◆ **WHAT NEEDS TO BE DONE**: Show, copied in full, every line of the listing below that contains the word "used". Case counts.

Source data:
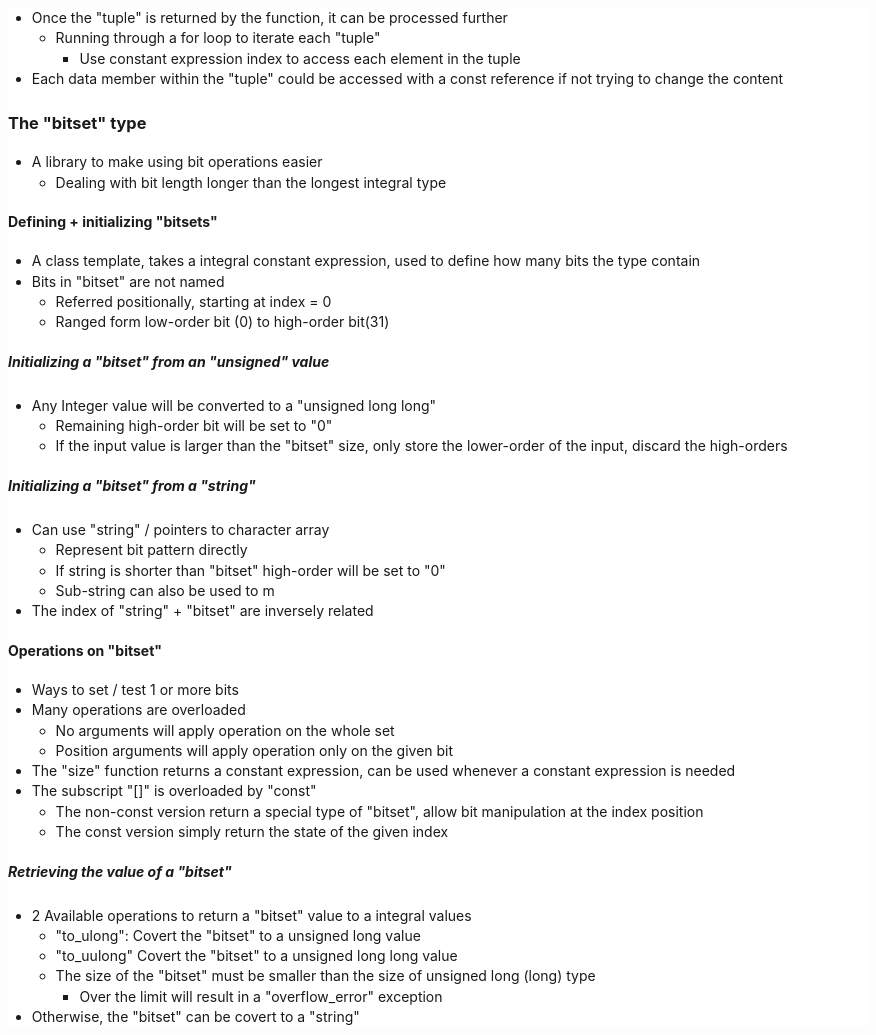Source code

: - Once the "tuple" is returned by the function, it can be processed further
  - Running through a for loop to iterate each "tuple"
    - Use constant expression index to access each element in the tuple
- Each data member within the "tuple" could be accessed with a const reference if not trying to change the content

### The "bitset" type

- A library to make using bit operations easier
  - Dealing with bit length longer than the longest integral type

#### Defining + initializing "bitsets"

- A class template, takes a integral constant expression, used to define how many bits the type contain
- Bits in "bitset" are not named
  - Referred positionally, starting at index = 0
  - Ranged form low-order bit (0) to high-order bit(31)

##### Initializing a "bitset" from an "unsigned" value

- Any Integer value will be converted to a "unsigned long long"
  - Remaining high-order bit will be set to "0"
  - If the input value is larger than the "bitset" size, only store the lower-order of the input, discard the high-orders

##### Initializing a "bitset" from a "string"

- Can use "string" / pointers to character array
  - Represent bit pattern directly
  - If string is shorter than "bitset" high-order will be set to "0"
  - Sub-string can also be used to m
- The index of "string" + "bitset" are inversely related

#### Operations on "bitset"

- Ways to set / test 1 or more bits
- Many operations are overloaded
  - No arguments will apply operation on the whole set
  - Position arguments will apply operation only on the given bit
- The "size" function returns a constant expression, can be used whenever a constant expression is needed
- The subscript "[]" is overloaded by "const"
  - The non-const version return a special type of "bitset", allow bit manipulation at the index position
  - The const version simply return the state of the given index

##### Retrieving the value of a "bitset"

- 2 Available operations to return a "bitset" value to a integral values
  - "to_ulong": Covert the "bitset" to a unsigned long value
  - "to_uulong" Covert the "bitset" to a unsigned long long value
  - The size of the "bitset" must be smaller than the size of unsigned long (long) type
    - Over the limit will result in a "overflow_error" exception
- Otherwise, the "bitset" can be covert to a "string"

---

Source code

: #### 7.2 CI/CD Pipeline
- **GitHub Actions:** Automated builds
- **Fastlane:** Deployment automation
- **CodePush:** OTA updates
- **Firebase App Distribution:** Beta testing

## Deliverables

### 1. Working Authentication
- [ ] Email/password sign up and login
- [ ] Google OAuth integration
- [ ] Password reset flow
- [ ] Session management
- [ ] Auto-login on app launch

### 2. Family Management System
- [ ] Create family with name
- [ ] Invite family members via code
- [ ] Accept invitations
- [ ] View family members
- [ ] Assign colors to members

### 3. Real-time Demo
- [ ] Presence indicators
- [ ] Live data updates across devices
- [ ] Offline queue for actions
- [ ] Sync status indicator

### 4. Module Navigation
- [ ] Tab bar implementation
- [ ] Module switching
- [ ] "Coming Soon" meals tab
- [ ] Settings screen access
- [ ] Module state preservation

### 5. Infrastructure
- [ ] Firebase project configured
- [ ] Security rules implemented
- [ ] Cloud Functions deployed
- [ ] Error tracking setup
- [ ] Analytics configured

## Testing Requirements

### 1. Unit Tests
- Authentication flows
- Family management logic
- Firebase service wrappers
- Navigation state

---

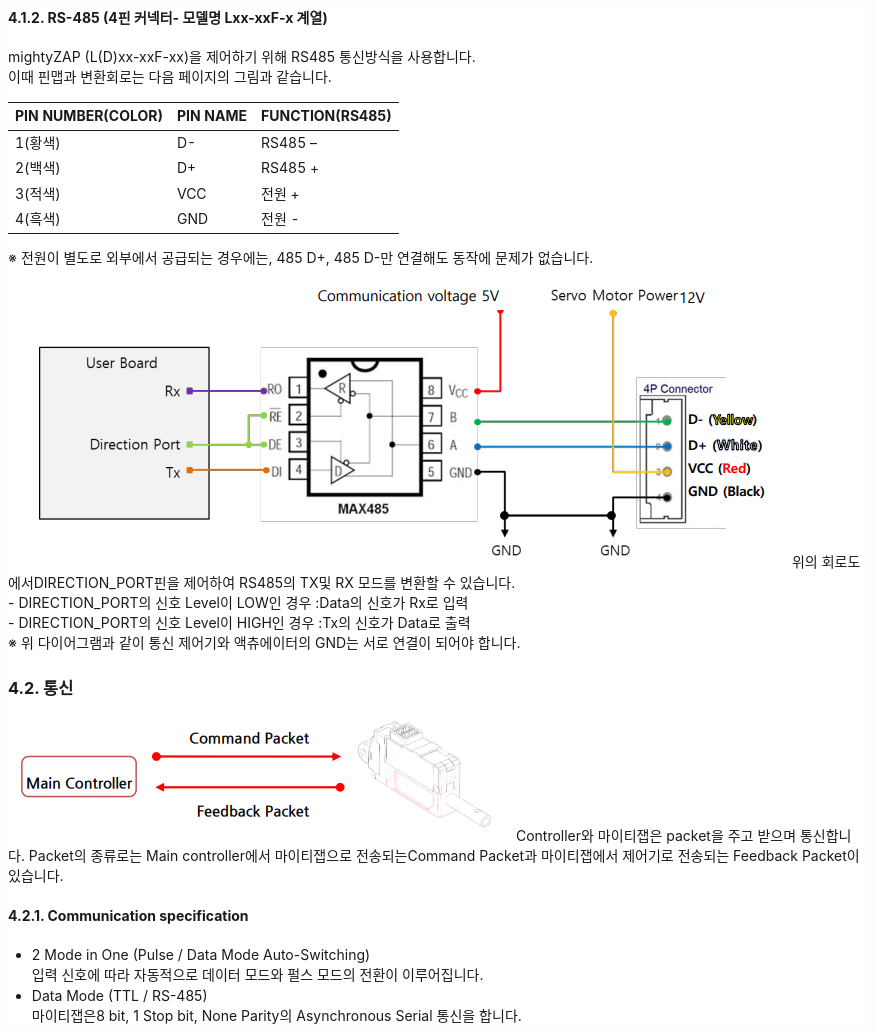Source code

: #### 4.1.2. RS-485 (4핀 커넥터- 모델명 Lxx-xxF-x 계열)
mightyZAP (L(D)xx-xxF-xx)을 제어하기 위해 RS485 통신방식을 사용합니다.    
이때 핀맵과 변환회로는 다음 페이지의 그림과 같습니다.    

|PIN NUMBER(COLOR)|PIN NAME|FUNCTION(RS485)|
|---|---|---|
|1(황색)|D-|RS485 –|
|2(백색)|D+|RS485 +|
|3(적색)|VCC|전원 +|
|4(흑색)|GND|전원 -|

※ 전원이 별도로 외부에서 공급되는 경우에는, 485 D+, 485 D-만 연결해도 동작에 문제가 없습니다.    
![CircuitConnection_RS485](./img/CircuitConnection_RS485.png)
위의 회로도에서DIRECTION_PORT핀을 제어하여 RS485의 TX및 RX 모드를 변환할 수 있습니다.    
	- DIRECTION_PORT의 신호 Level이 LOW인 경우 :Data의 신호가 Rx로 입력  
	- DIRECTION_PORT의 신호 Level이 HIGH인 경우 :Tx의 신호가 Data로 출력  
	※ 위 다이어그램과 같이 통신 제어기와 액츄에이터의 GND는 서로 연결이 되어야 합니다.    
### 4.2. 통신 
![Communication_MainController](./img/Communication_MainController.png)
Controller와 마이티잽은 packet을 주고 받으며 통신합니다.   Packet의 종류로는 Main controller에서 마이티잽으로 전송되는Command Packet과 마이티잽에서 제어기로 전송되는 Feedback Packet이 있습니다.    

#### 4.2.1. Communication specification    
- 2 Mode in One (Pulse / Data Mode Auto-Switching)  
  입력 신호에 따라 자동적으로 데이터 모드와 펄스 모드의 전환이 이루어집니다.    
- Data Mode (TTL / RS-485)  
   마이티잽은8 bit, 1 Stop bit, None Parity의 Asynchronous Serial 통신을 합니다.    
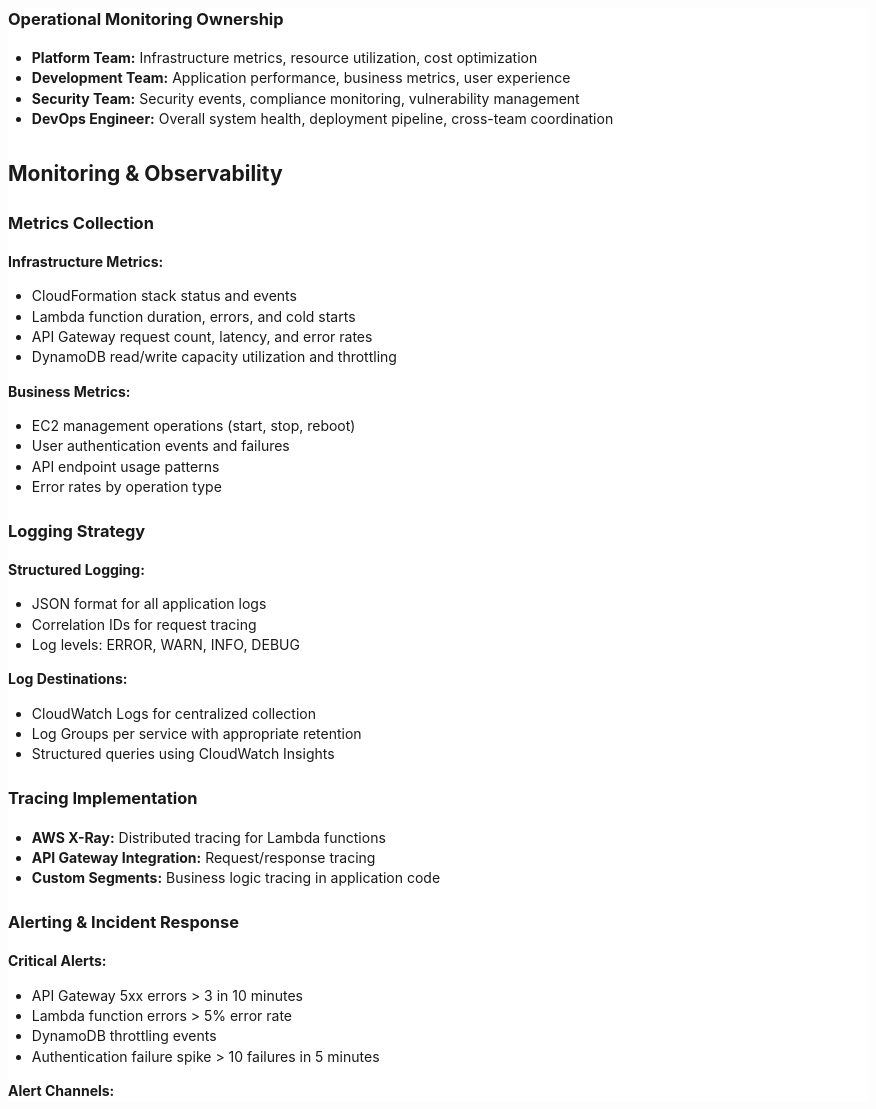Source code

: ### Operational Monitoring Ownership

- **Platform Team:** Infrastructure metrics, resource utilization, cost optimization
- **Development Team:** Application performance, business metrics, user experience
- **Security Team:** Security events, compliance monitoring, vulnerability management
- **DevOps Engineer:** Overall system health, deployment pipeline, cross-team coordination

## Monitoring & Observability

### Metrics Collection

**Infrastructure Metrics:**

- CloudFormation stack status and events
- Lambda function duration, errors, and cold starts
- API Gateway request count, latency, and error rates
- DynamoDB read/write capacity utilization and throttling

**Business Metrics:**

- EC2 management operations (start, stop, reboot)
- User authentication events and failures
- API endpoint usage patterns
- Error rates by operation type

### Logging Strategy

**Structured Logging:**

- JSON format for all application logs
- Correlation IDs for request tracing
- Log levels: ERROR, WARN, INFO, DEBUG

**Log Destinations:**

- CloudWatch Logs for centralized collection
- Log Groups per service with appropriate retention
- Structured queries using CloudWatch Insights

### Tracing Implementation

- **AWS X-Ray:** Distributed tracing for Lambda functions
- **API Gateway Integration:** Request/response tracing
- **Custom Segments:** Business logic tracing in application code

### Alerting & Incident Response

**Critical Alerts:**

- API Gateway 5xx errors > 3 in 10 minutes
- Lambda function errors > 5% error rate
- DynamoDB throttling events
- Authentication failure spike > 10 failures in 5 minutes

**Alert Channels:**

◆ **TASK RESULT**:
- A class template, takes a integral constant expression, used to define how many bits the type contain
  - Sub-string can also be used to m
- The "size" function returns a constant expression, can be used whenever a constant expression is needed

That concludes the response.